__Task input__:
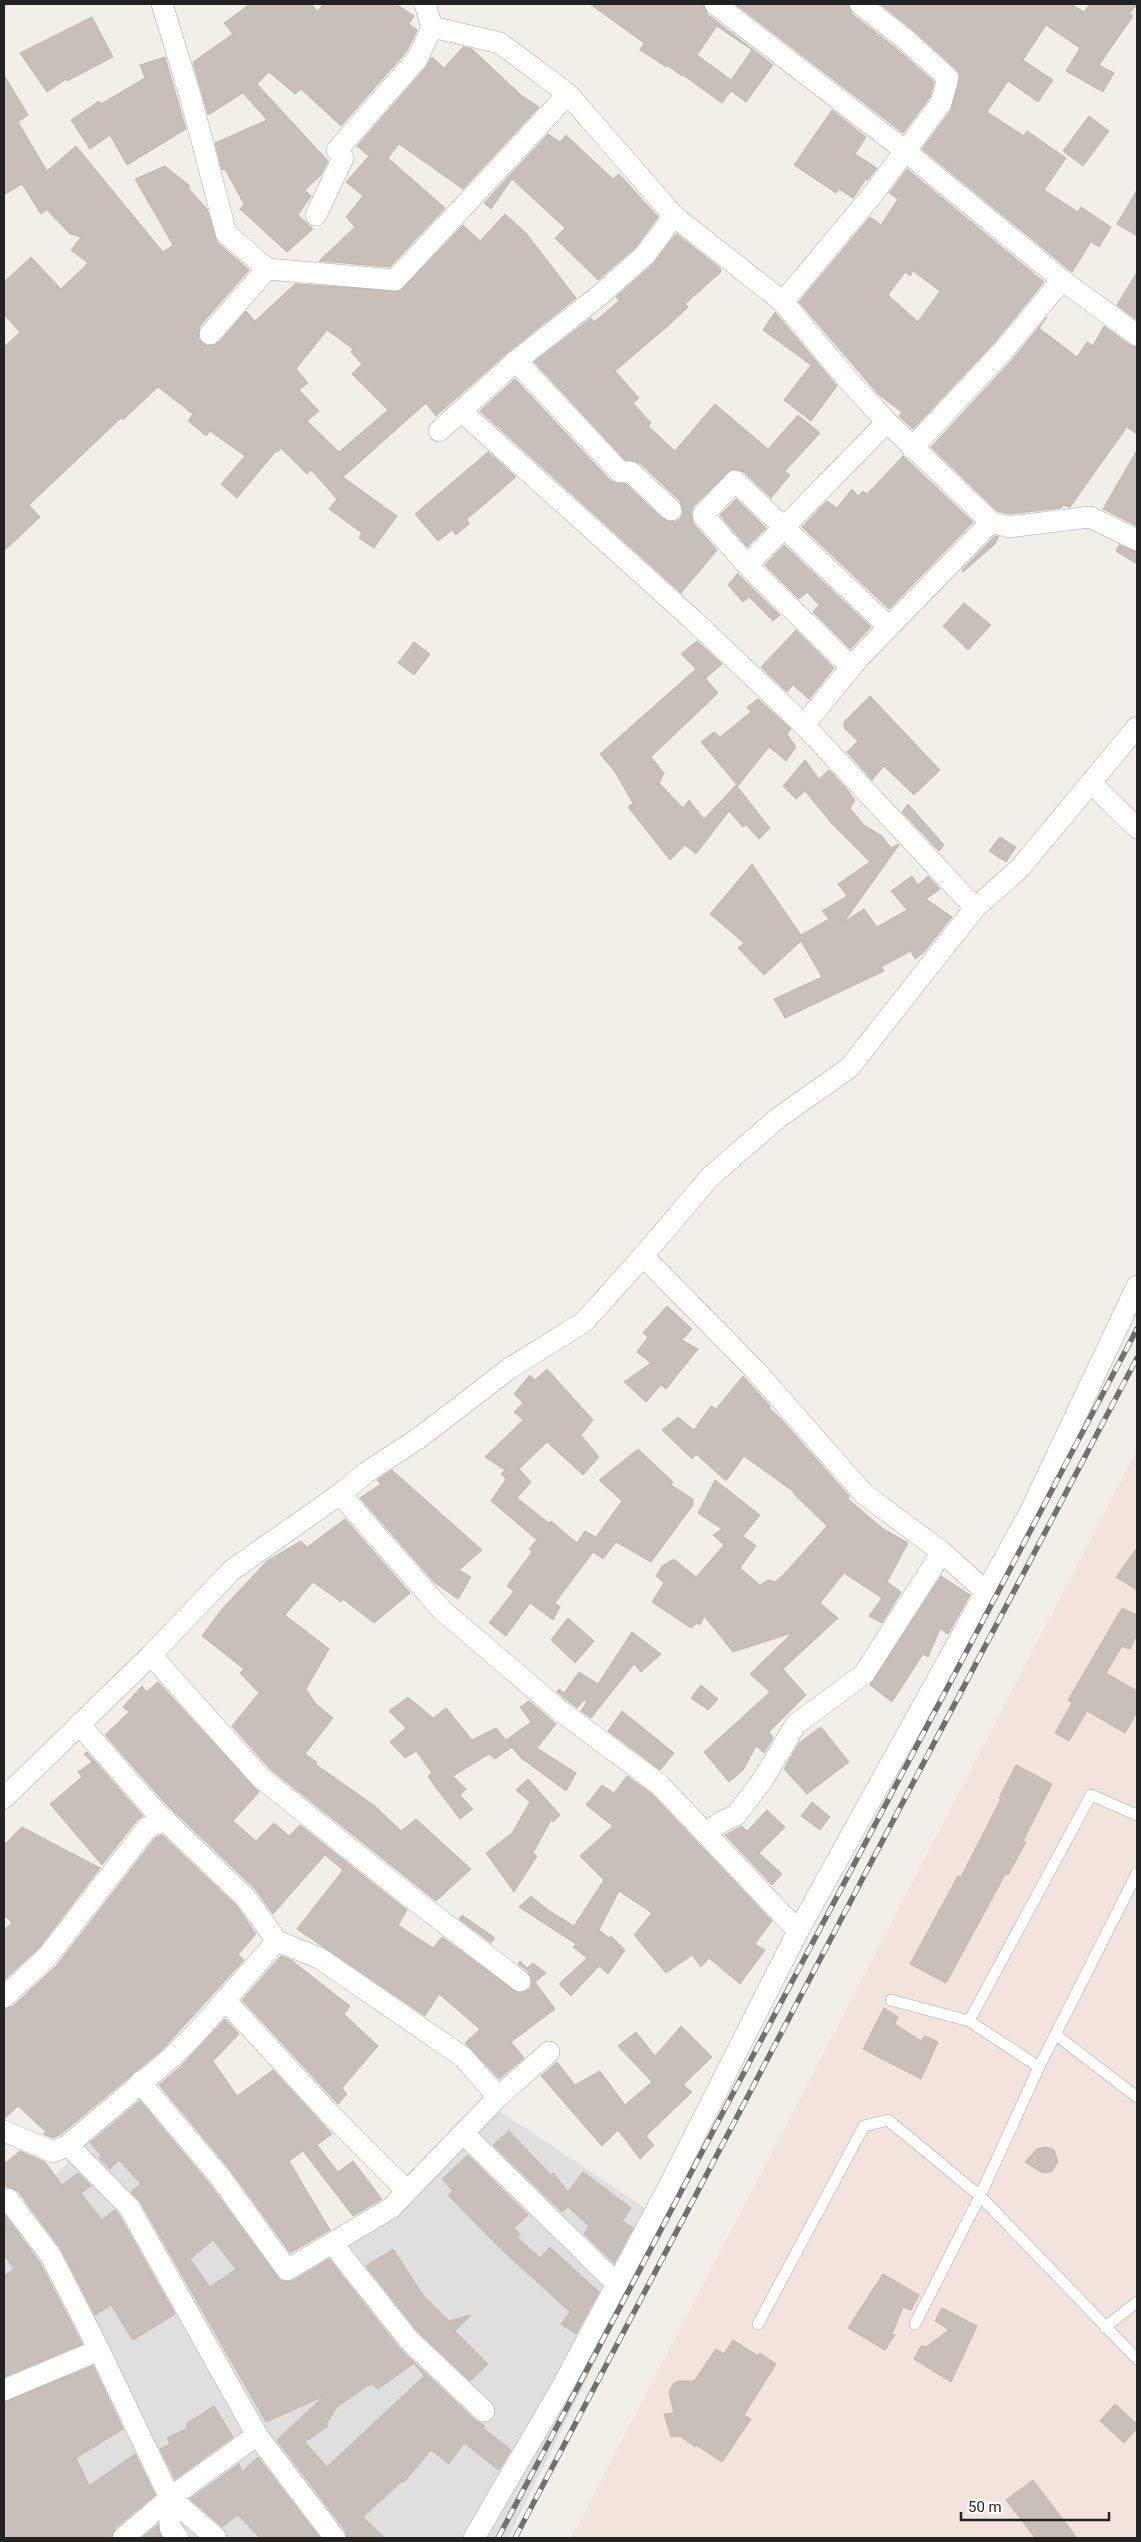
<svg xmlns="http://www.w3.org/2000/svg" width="1141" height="2542" font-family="Roboto,sans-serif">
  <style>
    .residential { fill: #e0dfdf }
    .military { fill: #f3e3dd }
    .building { fill: #c7bfb8; stroke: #c4b6ab; fill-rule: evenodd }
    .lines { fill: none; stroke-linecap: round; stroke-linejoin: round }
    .service-casing { stroke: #a9a9a9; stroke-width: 12 }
    .minor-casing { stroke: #a9a9a9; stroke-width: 22 }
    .service { stroke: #fff; stroke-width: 11 }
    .minor { stroke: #fff; stroke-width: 21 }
    .rail-casing { stroke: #707070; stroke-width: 5.5 }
    .rail { stroke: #fff; stroke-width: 4; stroke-dasharray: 11; stroke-linecap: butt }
  </style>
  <rect width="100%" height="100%" fill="#f2efe9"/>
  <path class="residential" d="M139 2085 285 2274 393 2213 499 2111 665 2221 508 2538H4V2204L17 2207 67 2164 69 2146Z"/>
  <path class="military" d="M1137 1450V2538H571L802 2095Z"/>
  <g class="building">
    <path d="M250 4H311L317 11 324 4H396L414 16 409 24 417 30 406 52 341 126 301 89 295 94 269 72 257 84 328 161 321 175 305 190 311 196 298 215 313 229 287 252 240 209 244 204 225 169 222 170 215 143 267 120 243 93 208 115 193 62 233 34 224 23Z"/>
    <path d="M590 4H703L707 14 773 65 746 102 731 91 722 103 683 75 682 76 667 65 666 67 640 50 644 43ZM717 26 752 50 731 80 697 55Z"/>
    <path d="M735 4H848L852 14 897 49 934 82 930 97 903 133Z"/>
    <path d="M880 4H1071L1084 12 1090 4H1137L1130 13 1133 16 1099 65 1114 73 1103 92 1066 71 1080 48 1046 25 1023 60 1053 80 1038 102 1008 81 987 112 1024 136 1027 131 1066 158 1044 190 1078 212 1081 207 1111 227 1099 247 1091 242 1072 272 922 149 951 110 960 75 956 69 913 30Z"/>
    <path d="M92 17 113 57 67 81 66 79 47 92 20 53Z"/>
    <path d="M463 47 472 49 521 95 539 107 463 189 399 144 388 158 445 208 390 267 319 261 355 227 346 217 363 196 346 182 369 156 357 146 426 67 432 57 444 68Z"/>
    <path d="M165 57 186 129 127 165 110 135 90 149 71 120 99 101 101 104 145 78 140 65Z"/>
    <path d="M4 75 28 115 18 122 47 171 76 146 163 252 173 245 135 179 165 166 190 186 188 188 207 209 217 242 249 270 200 326 198 338 207 346 219 342 246 311 255 321 295 284 400 291 463 225 480 241 505 214 526 233 576 298 508 352 436 416 426 403 343 477 397 516 374 548 359 538 362 533 329 509 337 499 311 470 307 474 281 448 278 452 276 451 237 498 221 484 245 456 210 431 206 436 188 421 193 414 158 387 123 420 121 418 29 505 40 517 4 551V347L20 332 4 315V282L31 257 61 289 88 263 71 250 81 237 70 234 47 210 41 214 22 184 4 195ZM327 330 353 349 351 352 362 364 352 374 388 410 339 452 307 421 319 411 299 390 308 383 296 369Z"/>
    <path d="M832 110 866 137 855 154 877 168 868 180 866 179 853 198 839 189 836 193 794 165Z"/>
    <path d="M1089 116 1109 131 1083 166 1063 151Z"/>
    <path d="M548 134 560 142 566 135 613 179 619 174 658 217 636 247 598 280 555 238 565 228 512 179 491 209 484 203Z"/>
    <path d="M907 169 1044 282 994 343 913 429 899 416 902 412 878 394 799 302 870 217 881 225 898 199 889 193ZM913 271 940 291 918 322 888 295 905 272 910 276Z"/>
    <path d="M1137 190V236L1117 224Z"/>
    <path d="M675 235H678L720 268 721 272 685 304 688 307 669 325 615 371 639 398 633 403 651 423 648 426 675 451 715 404 768 449 798 415 820 433 785 471 790 475 771 498 744 472 732 469 694 506 691 512 693 523 717 550 681 593 480 411 515 379 611 481 626 484 663 519 674 522 680 519 683 512 680 501 640 463 625 460 534 362 591 318 594 322 619 301 616 297 653 264Z"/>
    <path d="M1137 272V320L1117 305Z"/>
    <path d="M775 312 837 386 811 421 784 400 811 365 763 330Z"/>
    <path d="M1047 317 1039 328 1077 357 1087 342 1093 346 1104 326 1130 345 1137 347V434L1127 427 1070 507 1063 505 1061 508 1010 514 997 511 931 447 1012 360Z"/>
    <path d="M1137 450V526L1103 509Z"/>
    <path d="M488 452 516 477 467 519 469 524 456 535 452 530 438 541 415 514Z"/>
    <path d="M903 456 973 522 889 609 802 527 827 501 837 508 852 489 858 496 863 491 867 494Z"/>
    <path d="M736 499 766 528 747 547 720 515Z"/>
    <path d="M995 536 999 537 994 545 963 572 962 570Z"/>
    <path d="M784 545 871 627 850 649 813 612 819 605 807 592 799 599 765 565Z"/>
    <path d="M1119 545 1137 552V564L1116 551Z"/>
    <path d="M738 573V574L780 615 773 621 749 597 743 602 728 585Z"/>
    <path d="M964 603 991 625 968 650 943 626Z"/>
    <path d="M796 630 834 668 809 699 793 685 787 692 761 667Z"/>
    <path d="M697 641 722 664 706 678 700 672 718 693 651 757 664 773 659 783 683 808 689 800 704 819 736 785 770 828 759 839 746 825 743 827 729 811 696 854 685 845 670 860 628 807 633 803 615 772 600 754 696 669 681 654Z"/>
    <path d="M414 642 430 654 414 675 398 663Z"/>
    <path d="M870 696 940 770 914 795 884 766 872 780 847 752 858 741 844 728V722Z"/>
    <path d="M758 699 791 729 787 734 796 747 786 761 769 747 738 786 701 742 714 732 720 737 751 712 747 707Z"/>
    <path d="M805 760 819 779 829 770 845 787 855 800 850 808 864 825 882 836 891 848 898 844 899 845 844 922 864 909 877 927 907 910 891 891 912 876 918 885 928 876 940 889 926 899 952 917 923 953 915 959 911 951 881 967 884 971 785 1018 774 999 822 977 801 941 764 975 738 948 744 943 710 914 752 864 801 935 829 919 822 911 847 896 838 884 870 862 833 825 805 791 796 799 783 786Z"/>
    <path d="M908 804 944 845 939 851 902 812Z"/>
    <path d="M1000 837 1016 847 1006 862 989 851Z"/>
    <path d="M667 1306 692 1329 682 1340 698 1349 666 1389 661 1385 646 1402 624 1382 651 1363 637 1352 648 1337 643 1333Z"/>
    <path d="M547 1369 593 1420 581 1435 599 1457 583 1475 547 1442 519 1469 531 1482 517 1498 549 1523 551 1521 577 1543 585 1531 596 1537 622 1501 599 1480 638 1449 673 1482 671 1485 693 1499V1505L651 1562 616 1542 603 1559 593 1552 555 1603 560 1607 553 1620 530 1603 506 1636 489 1623 514 1591 507 1586 532 1552 529 1549 537 1540 491 1501 506 1479 501 1474 505 1470 485 1457 523 1420 514 1412 523 1403 514 1394 530 1375 535 1380Z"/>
    <path d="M743 1376 770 1406 769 1408 780 1418 849 1496 848 1499 882 1528 908 1543 887 1582 901 1592 882 1623 869 1616 882 1598 844 1573 820 1603 838 1618 783 1669 806 1695 769 1732 773 1738 764 1753 756 1746 743 1770 729 1782 704 1752 770 1692 750 1674 792 1633 733 1652 704 1616 700 1625 697 1623 691 1628 652 1602 664 1583 656 1576 662 1566 674 1559 696 1577 724 1545 713 1535 722 1529 698 1513 715 1480 760 1515 743 1536 756 1546 740 1568 760 1585 768 1580 775 1582 786 1572 827 1526 793 1493 794 1492 744 1456 726 1481 696 1454 692 1459 662 1430 678 1417 694 1430 711 1406 716 1409Z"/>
    <path d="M392 1470 482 1550 459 1570 471 1577 458 1599 434 1582 360 1498 381 1484 377 1480Z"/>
    <path d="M345 1519 410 1593 374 1623 343 1599 341 1602 313 1582 285 1615 329 1649 306 1689 315 1703 333 1718 305 1754 317 1762 315 1764 375 1806 401 1831 416 1819 471 1869 436 1901 270 1769 232 1726 259 1693 240 1673 244 1669 202 1636 222 1609 267 1561 301 1541 307 1547Z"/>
    <path d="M1137 1548V1590L1116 1577Z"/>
    <path d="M941 1576 970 1595 948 1634 940 1629 928 1657 923 1654 892 1702 870 1685Z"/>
    <path d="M1122 1608 1137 1615V1635L1130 1649 1122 1646 1106 1673 1137 1691V1712L1125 1733 1087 1711 1069 1741 1055 1733 1072 1703 1068 1700Z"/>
    <path d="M568 1618 594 1641 575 1663 551 1640Z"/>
    <path d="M632 1632 661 1654 641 1672 634 1664 591 1718 581 1711 587 1702 584 1700 577 1708 557 1692 559 1689 564 1693 579 1672 598 1684Z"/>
    <path d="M158 1682 259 1792 233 1821 256 1841 274 1823 289 1836 300 1825 407 1910 398 1925 433 1948 442 1937 518 1993 530 1989 532 1982 528 1971 518 1964 520 1961 527 1968 533 1963 546 1973 535 1982 555 2009 511 2042 524 2058 499 2079 465 2043 480 2029 439 1994 425 2016 297 1929 343 1870 325 1855 273 1914 255 1889 165 1803 105 1735 129 1712 123 1707 142 1686 146 1692Z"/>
    <path d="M701 1685 718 1699 708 1710 691 1698Z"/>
    <path d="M408 1697 433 1718 446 1708 472 1740 496 1728 506 1740 531 1722 520 1707 529 1701 556 1724 537 1748 576 1773 566 1791 521 1758 510 1745 512 1747 495 1759 489 1754 453 1776 466 1789 460 1795 473 1809 460 1819 436 1788 428 1776 432 1773 416 1751 405 1758 390 1742 406 1728 389 1711Z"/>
    <path d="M622 1711 674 1753 660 1770 608 1731Z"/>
    <path d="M821 1727 849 1762 807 1794 784 1769 799 1743Z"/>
    <path d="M87 1752 143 1816 137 1820 102 1865 50 1804 82 1777 78 1772 92 1762 84 1754Z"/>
    <path d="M1016 1765 1052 1784 1023 1841 1026 1842 1008 1875 1006 1873 946 1983 910 1964 958 1876 961 1877 1001 1799 999 1798Z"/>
    <path d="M627 1776 652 1794 772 1921 755 1944 765 1950 740 1984 709 1958 701 1967 692 1955 666 1973 634 1935 652 1913 619 1891 599 1930 609 1938 611 1936 625 1950 608 1974 599 1966 571 1996 559 1984 587 1958 573 1947 576 1944 519 1907 531 1896 548 1910 574 1926 604 1880 580 1856 613 1826 586 1805 602 1785 614 1793Z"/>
    <path d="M528 1779 560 1815 553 1822 551 1820 533 1853 537 1856 514 1892 486 1853 512 1833 530 1802 516 1790Z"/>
    <path d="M812 1802 830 1817 820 1830 801 1816Z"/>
    <path d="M767 1810 785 1827 759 1853 782 1874 772 1885 725 1835 742 1826 747 1831Z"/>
    <path d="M22 1827 100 1868 39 1948 4 1980V1930L12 1923 4 1915V1845Z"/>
    <path d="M162 1835 237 1906 256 1934 238 1955 244 1960 163 2049 61 2134 53 2138 43 2134 46 2132 18 2106 4 2119V2009L13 2006 57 1965 155 1838Z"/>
    <path d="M462 1915 495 1938 491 1943 459 1919Z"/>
    <path d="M281 1956 291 1960 350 2006 344 2014 378 2046 342 2088 347 2094 338 2104 242 2000Z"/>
    <path d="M884 2008 898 2017 895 2024 921 2041 925 2036 938 2042 921 2079 863 2049Z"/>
    <path d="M225 2019 239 2034 213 2061 237 2096 273 2070 332 2134 317 2145 338 2172 353 2161 382 2199 353 2216 303 2151 289 2161 330 2230 290 2253 230 2170 159 2085 180 2067Z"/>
    <path d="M681 2026 712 2057 683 2085 692 2092 646 2136 654 2145 640 2159 618 2130 602 2146 541 2076 557 2062 575 2085 600 2071 625 2105 652 2082 618 2046 636 2032 655 2056Z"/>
    <path d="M140 2101 210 2185 281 2281H293L329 2259 400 2349 475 2420 485 2426 483 2428 511 2450 499 2470 464 2443 449 2464 431 2450 404 2482 402 2481 363 2517 385 2538H347L345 2530 277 2440 324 2396 266 2422 140 2201 131 2192 141 2184 119 2160 110 2169 99 2158 102 2156 90 2143ZM213 2240 236 2269 210 2287 190 2259ZM414 2363 424 2376 327 2467 305 2442 328 2426 326 2424 337 2407 367 2386 372 2384 378 2389Z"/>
    <path d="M509 2131 551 2175 553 2173 568 2192 583 2172 631 2208 622 2221 633 2228 614 2263 584 2234 589 2226 568 2207 562 2212 493 2145Z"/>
    <path d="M1046 2147 1054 2150 1058 2162 1051 2172 1043 2173 1025 2162 1037 2149Z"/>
    <path d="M20 2151 45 2162 62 2185 78 2173 91 2186 81 2193 102 2220 115 2210 119 2215 175 2314 133 2340 111 2305 95 2315 61 2249 18 2191 7 2187 4 2183V2164Z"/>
    <path d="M468 2155 528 2215 514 2228 520 2234 517 2237 540 2258 550 2247 599 2292 576 2334 561 2324 570 2312 502 2250 448 2195 453 2191 442 2179Z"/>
    <path d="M5 2215 40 2263 82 2344 4 2377V2276L14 2269 4 2254Z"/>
    <path d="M393 2249 423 2295 449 2321 471 2315 455 2331 488 2364 470 2381 418 2332 366 2266Z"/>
    <path d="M883 2274 919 2295 911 2310 903 2307 892 2334 895 2335 885 2350 848 2328Z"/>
    <path d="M942 2308 977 2326 951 2382 914 2359 921 2346 926 2347 949 2330 935 2321Z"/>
    <path d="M733 2340 758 2356 760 2353 776 2364 744 2415 751 2419 722 2462 696 2445 695 2447 680 2436 671 2437 664 2414 674 2413 669 2393 673 2384 678 2381H694L716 2349 724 2354Z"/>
    <path d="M93 2366 123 2429 76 2458 89 2486 135 2454 155 2495 115 2528 111 2538H4V2402Z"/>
    <path d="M1115 2404 1137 2424V2428L1124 2443 1100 2421Z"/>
    <path d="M214 2406 233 2437 175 2479 160 2449 170 2444 167 2438 188 2428 186 2424Z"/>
    <path d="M258 2457 320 2538H260L238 2515 222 2527 190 2499 239 2464 242 2472Z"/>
    <path d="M1033 2480 1077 2538H1035L1006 2500Z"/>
    <path d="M158 2525 162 2538H142Z"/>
  </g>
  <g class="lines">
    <defs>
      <g id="service">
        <path d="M891 2000 969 2021 1039 2067"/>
        <path d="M969 2021 1091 1795 1137 1815"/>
        <path d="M1056 2035 1137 2097"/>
        <path d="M758 2324 864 2126 888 2120 980 2196 1137 2359"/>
        <path d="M915 2324 980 2196 1039 2067 1137 1873"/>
        <path d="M1105 2327 1137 2302"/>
      </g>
      <g id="minor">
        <path d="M162 4 190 95 226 233 267 269 210 334"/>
        <path d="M425 4 432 27"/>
        <path d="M715 4 899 146 1062 280 1137 335"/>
        <path d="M316 215 343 158 337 150 417 59 432 27 500 43 568 94 674 216 783 302 873 194 941 103 948 78 905 39 860 4"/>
        <path d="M267 269 395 280 568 94"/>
        <path d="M783 302 848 380 887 422 991 522 1009 527 1090 517 1137 540"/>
        <path d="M516 361 620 472H631L671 510"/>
        <path d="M461 411 692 619 804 725 975 908"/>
        <path d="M439 431 516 361 600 295 645 255 674 216"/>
        <path d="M912 448 1003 351 1062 280"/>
        <path d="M747 565 887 422"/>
        <path d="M851 667 747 565 703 515 735 481 889 627"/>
        <path d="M804 725 858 659 991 522"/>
        <path d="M1091 783 1137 828"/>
        <path d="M643 1256 710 1177 778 1118 849 1068 975 908 1019 869 1137 727"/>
        <path d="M340 1494 442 1610 559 1710 660 1785 798 1931"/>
        <path d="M151 1655 261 1778 409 1896 520 1981"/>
        <path d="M79 1724 156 1812 246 1898 277 1941 319 1958 463 2057 498 2097 549 2052"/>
        <path d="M4 1798 151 1655 232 1570 340 1494 367 1472 419 1438 510 1368 584 1322 643 1256 756 1371 864 1494 942 1552 985 1591"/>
        <path d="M707 1833 721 1822 736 1815 762 1781 796 1724 864 1674 942 1552"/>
        <path d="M4 1997 48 1956 147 1828 166 1820"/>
        <path d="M225 2000 328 2112 407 2191"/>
        <path d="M140 2082 220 2177 287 2270 391 2208 498 2097"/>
        <path d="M4 2131 53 2152 68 2145 171 2058 198 2031 277 1941"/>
        <path d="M463 2133 617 2284"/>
        <path d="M68 2145 129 2207 257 2435 335 2538"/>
        <path d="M4 2203 8 2199 51 2256 99 2350 170 2498 216 2538"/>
        <path d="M332 2243 409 2340 484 2411"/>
        <path d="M4 2390 99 2350"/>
        <path d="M170 2498V2528L178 2538"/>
        <path d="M123 2538 170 2498 257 2435"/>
        <path d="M474 2538 562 2387 668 2188 798 1931 1029 1514 1137 1286"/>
      </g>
    </defs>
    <use href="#service" class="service-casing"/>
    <use href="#minor" class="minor-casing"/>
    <use href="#service" class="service"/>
    <use href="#minor" class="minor"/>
    <defs>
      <g id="rail">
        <path d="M498 2538 1137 1329"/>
        <path d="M515 2538 1137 1358"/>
      </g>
    </defs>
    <use href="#rail" class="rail-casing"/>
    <use href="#rail" class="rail"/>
  </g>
  <rect width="1141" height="2542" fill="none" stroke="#222222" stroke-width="10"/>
  <path d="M961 2512v8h148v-8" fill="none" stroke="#222222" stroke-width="2.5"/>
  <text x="968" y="2512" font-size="15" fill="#222222" stroke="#ffffff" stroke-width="4" paint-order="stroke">50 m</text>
</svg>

__Exercise goal__: This exercise needs every line of the listing that contains the word "lines".

__Final answer__:
    .lines { fill: none; stroke-linecap: round; stroke-linejoin: round }
  <g class="lines">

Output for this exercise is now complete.